Instruction 1:
In the records, rewrite the part that opens with the line containing "scientific name: Toxicodendron diversilobum" and closes with the line containing "genus: Cygnus". Replace "phylum" with "division" throughout that part, leave everything else unchanged, and give back only those lines.

Document excerpt:
## BEGIN

When I was a boy my mother played three Christmas albums over and over again. I loved them. I can still close my eyes and open my heart and hear them somewhere deep in my soul. I would cherish digital versions of them for my iPod.
When I was in high school in the late seventies platform shoes, aviator glasses, polyester-double-knit leisure suits and eight-track tapes were in fashion. Mercifully, the season passed. Eight track tapes were replaced by cassette tapes.
In about 1983 Smiley Brownfield sold me a nice, used Ford Fairmont. It was very clean. He made me a good deal on the car. I was a little doubtful about my purchase and when he called to tell me to pick up the car I tried backed out. He asked me what I wanted that the car didn’t have. I said; “I really wanted a cassette deck.”
He said; “Come and pick it up this afternoon and it will have a cassette player in it. I will include it in the purchase price.” That afternoon I picked up my car and listened to music on the way home. I have warm memories of cold days in our snug car listening to Christmas music on the way to our families to celebrate or looking at Christmas lights with the children.

## END

Instruction 2:
List every item that the passage about Christmas music names as being in fashion in the late seventies.

Part of a data file
## BEGIN

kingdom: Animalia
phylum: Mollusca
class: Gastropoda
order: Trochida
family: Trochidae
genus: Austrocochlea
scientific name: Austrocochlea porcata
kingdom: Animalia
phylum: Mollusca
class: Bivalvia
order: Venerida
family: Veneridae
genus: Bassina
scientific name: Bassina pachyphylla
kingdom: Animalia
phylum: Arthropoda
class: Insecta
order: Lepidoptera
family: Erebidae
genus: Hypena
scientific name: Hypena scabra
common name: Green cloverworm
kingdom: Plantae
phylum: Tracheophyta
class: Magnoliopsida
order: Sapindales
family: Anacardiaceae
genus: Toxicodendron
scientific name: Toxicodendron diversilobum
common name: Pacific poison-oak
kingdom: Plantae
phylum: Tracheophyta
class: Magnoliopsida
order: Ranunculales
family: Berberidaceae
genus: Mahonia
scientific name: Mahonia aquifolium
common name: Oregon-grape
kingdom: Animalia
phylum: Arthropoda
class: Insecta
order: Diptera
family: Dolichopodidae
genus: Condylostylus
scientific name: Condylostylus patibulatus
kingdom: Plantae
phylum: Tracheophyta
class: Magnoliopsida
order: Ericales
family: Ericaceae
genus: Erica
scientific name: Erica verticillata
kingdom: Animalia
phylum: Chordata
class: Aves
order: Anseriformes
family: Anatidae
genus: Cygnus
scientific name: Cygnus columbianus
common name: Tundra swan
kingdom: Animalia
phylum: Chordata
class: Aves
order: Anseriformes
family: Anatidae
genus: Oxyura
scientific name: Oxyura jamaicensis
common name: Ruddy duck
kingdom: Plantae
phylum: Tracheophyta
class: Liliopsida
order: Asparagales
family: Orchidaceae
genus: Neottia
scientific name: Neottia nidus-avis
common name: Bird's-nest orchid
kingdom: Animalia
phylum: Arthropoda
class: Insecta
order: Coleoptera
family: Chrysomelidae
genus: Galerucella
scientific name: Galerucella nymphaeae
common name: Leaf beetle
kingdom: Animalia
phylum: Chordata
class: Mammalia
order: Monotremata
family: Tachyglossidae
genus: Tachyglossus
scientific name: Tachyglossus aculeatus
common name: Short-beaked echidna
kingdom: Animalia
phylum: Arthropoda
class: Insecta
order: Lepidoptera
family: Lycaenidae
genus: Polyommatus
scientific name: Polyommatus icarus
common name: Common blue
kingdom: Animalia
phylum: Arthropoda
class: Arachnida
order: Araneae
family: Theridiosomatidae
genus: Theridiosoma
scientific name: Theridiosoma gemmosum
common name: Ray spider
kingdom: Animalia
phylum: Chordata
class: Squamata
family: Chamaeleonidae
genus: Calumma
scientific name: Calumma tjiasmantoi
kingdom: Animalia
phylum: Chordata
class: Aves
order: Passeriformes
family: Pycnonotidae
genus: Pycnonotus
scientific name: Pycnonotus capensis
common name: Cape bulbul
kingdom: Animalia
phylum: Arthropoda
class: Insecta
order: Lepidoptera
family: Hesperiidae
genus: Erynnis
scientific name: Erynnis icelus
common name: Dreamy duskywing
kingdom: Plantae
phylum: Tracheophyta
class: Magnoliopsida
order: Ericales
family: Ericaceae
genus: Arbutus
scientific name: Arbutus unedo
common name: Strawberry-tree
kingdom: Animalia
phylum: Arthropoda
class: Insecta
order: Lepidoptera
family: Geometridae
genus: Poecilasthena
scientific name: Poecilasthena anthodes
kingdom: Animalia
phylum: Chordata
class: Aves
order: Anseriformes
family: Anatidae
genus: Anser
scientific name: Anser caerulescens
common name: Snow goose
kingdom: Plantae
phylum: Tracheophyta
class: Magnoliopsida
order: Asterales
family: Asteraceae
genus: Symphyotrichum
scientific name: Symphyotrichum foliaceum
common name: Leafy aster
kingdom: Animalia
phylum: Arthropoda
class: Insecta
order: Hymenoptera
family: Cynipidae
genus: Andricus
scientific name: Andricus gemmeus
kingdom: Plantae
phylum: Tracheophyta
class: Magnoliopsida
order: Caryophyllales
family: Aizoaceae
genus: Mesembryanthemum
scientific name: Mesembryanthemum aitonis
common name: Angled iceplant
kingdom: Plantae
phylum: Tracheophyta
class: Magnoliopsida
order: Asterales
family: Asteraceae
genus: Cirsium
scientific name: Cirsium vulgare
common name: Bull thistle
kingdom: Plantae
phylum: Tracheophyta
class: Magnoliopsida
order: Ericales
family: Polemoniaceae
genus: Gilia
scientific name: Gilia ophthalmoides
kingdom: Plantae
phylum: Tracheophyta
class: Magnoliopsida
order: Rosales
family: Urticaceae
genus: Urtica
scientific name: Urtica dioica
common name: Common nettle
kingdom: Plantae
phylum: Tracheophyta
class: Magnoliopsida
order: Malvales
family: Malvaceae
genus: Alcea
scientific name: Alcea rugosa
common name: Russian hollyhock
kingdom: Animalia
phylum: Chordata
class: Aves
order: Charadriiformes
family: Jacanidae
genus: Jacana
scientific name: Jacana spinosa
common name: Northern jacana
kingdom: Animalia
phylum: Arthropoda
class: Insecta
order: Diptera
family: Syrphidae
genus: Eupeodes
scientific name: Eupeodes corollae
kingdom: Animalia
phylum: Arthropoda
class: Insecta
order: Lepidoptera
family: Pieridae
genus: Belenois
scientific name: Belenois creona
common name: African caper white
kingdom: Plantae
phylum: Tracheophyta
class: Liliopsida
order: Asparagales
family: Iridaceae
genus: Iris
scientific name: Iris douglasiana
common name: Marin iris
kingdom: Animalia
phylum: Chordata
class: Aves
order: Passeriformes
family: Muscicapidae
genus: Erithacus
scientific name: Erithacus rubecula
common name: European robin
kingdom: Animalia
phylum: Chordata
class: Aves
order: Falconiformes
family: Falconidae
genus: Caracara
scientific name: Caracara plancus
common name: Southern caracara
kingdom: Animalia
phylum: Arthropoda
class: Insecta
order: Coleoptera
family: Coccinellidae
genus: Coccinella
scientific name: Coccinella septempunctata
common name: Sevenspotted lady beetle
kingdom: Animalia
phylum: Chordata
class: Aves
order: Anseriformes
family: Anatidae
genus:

## END

Written reply 1:
scientific name: Toxicodendron diversilobum
common name: Pacific poison-oak
kingdom: Plantae
division: Tracheophyta
class: Magnoliopsida
order: Ranunculales
family: Berberidaceae
genus: Mahonia
scientific name: Mahonia aquifolium
common name: Oregon-grape
kingdom: Animalia
division: Arthropoda
class: Insecta
order: Diptera
family: Dolichopodidae
genus: Condylostylus
scientific name: Condylostylus patibulatus
kingdom: Plantae
division: Tracheophyta
class: Magnoliopsida
order: Ericales
family: Ericaceae
genus: Erica
scientific name: Erica verticillata
kingdom: Animalia
division: Chordata
class: Aves
order: Anseriformes
family: Anatidae
genus: Cygnus

Written reply 2:
- platform shoes
- aviator glasses
- polyester-double-knit leisure suits
- eight-track tapes